> [Problem set]
1. Name every country other than Myanmar that the passage on Myanmar's development gives a 2010 Human Development Index rank for, along with that rank.
2. Pick up the passage on Myanmar's development and social control after its final sentence and carry it further.

> [Extracted text]
--------------------------------
All that said, few indicators pointed to a society mired in sub-Saharan African levels of distress. The Human Development Index 2010 ranked Myanmar 132 out of 169 countries, with gross national income of $1,596 per capita in 2008 dollars using purchasing power parities.
104
This made it the only ASEAN state in the bottom category, below Cambodia at 124 ($1,868), Laos at 122 ($2,321), Vietnam at 113 ($2,995) and Indonesia at 108 ($3,957), but kept it out of the lowest 20 percent globally.
105
Nevertheless, given what might have been expected, the performance was clearly disastrous. In 1982, David I. Steinberg drew a comparison with South Korea and Thailand, arguing that in the mid-1950s Burma was “the potential economic and political leader of the three.”
106
It was exporting food and fuel and had extensive natural resources, good transport infrastructure, high literacy rates, widespread use of English, and a modern legal system. Half a century later, however, the 2010 index placed Thailand at 92 ($8,001) and South Korea at 12 ($29,518). Whereas both had passed through lengthy periods of military control and repression to create functioning democracies, Myanmar remained authoritarian.

Social control

 

The society shaped by two decades of junta government was heavily though not totally controlled by a state operating through propaganda, surveillance and fear. Callahan notes that in the early days citizens believed MI had spies everywhere. “Still today,” she wrote in 2007, “people regularly whisper in public when their conversations turn to senior officials or politics, although less obviously so than in the early 1990s.”
107
In 2010 she held that the unpredictability of power made citizens “the object of punitive, extractive, capricious and indifferent” public action.
--------------------------------
> [Data to examine]
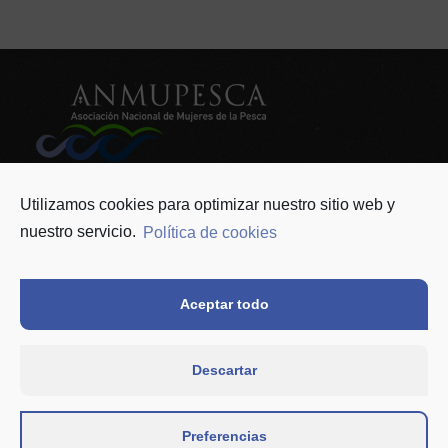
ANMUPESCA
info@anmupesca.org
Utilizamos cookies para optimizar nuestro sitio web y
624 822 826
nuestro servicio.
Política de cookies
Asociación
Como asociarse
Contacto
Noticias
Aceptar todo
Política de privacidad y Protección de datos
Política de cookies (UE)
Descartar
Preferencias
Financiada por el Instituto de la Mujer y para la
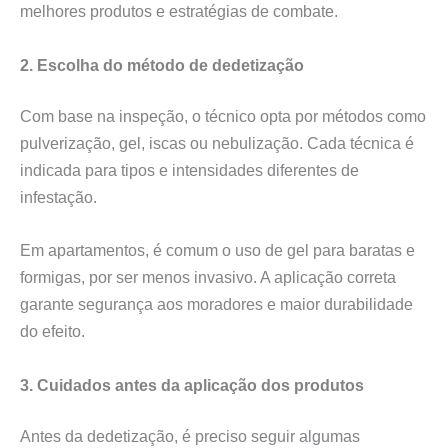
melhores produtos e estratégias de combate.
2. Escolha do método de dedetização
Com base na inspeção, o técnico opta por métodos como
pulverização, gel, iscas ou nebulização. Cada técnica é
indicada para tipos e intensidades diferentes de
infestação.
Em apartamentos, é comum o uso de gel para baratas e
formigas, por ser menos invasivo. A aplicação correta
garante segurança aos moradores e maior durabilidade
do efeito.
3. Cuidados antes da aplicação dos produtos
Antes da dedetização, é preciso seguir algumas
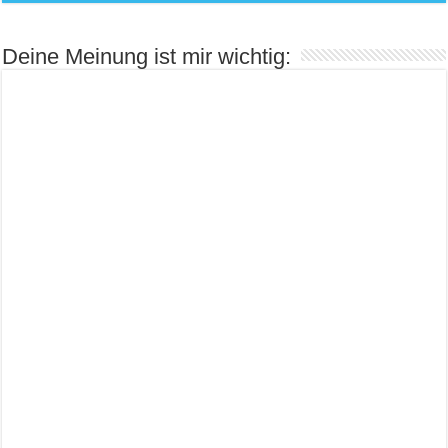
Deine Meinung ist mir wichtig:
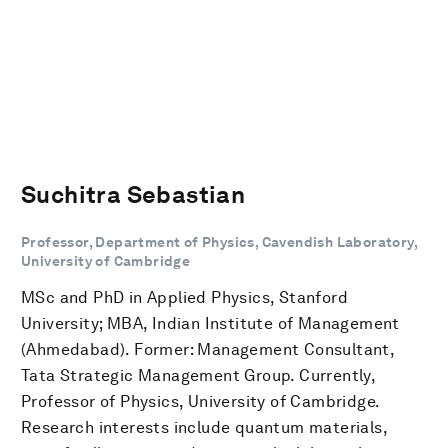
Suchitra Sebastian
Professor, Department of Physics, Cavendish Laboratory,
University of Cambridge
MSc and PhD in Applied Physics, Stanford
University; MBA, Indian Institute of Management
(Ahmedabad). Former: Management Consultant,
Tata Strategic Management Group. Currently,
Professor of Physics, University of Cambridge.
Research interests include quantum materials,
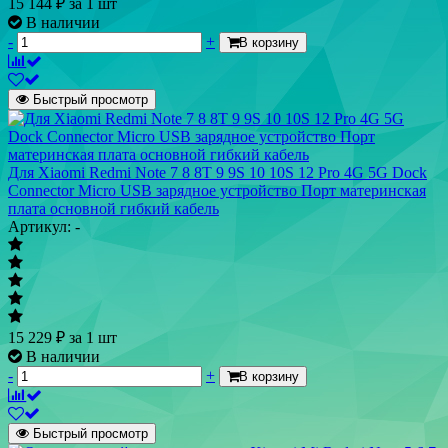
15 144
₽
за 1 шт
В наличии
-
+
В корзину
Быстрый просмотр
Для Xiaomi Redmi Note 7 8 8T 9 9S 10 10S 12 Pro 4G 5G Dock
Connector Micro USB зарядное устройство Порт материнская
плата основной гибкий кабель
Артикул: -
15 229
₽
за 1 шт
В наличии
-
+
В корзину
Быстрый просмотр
--------------------------------
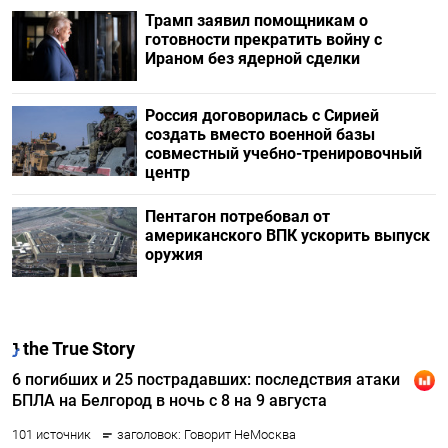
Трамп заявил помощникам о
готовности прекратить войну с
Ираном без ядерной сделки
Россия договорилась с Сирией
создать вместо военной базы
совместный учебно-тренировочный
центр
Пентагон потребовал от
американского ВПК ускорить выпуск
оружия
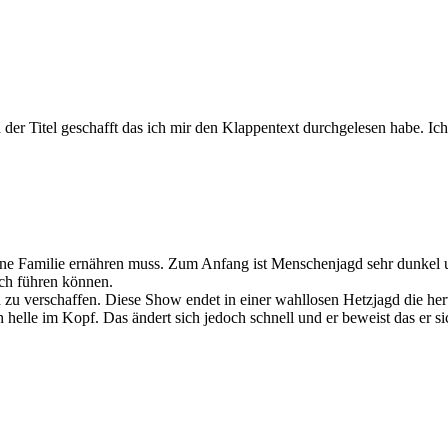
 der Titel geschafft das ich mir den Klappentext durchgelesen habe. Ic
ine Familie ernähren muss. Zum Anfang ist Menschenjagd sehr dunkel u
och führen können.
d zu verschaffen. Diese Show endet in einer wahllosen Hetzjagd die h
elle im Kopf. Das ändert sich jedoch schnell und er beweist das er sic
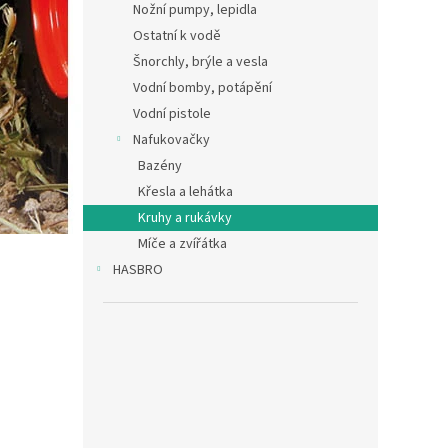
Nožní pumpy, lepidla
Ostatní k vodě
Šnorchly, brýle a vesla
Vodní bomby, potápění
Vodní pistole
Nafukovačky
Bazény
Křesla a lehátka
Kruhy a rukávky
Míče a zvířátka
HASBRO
--------------------------------
> [Results in order]
1.
- Cambodia: 124
- Laos: 122
- Vietnam: 113
- Indonesia: 108
- Thailand: 92
- South Korea: 12

2.
108
In
Secret Histories
, an alluring account fusing past and present, Emma Larkin reports similar surveillance while retracing Orwell’s footsteps across the country.
109
Although there may not have been a systematic Stasi-style network of informers, citizens were obliged to negotiate much street-level red tape. Every household had to register members and visitors with PDC authorities liable to trigger random nighttime checks. Roadblocks were set up on major routes to track and tax civilian travel, and movement between the country’s 14 states and divisions was monitored.
110
For a person seeking a job, enrolment in school, college or university, access to healthcare, official documentation, or mere release from intimidation, joining the USDA was nearly compulsory. In November 2005, membership was officially recorded as 22.8 million.
111
Moreover, reinforcing petty control was terror. Ground down by fear, individuals became programmed to avoid political controversy.
112
Many people simply left the country.

Still more critical not only politically but also socially was the dominant
tatmadaw.
Total enlisted personnel stood at around 200,000 in 1988, rising to about 400,000 in 2002 before falling back to 300–350,000 by 2011. At least 90 percent of all men served in the army, with air force and navy numbers only very small.
113
Some 20 percent of recruits were allegedly not men at all, but boys.
114
In remote parts, army divisions were often required to live off the land through extortion and foraging.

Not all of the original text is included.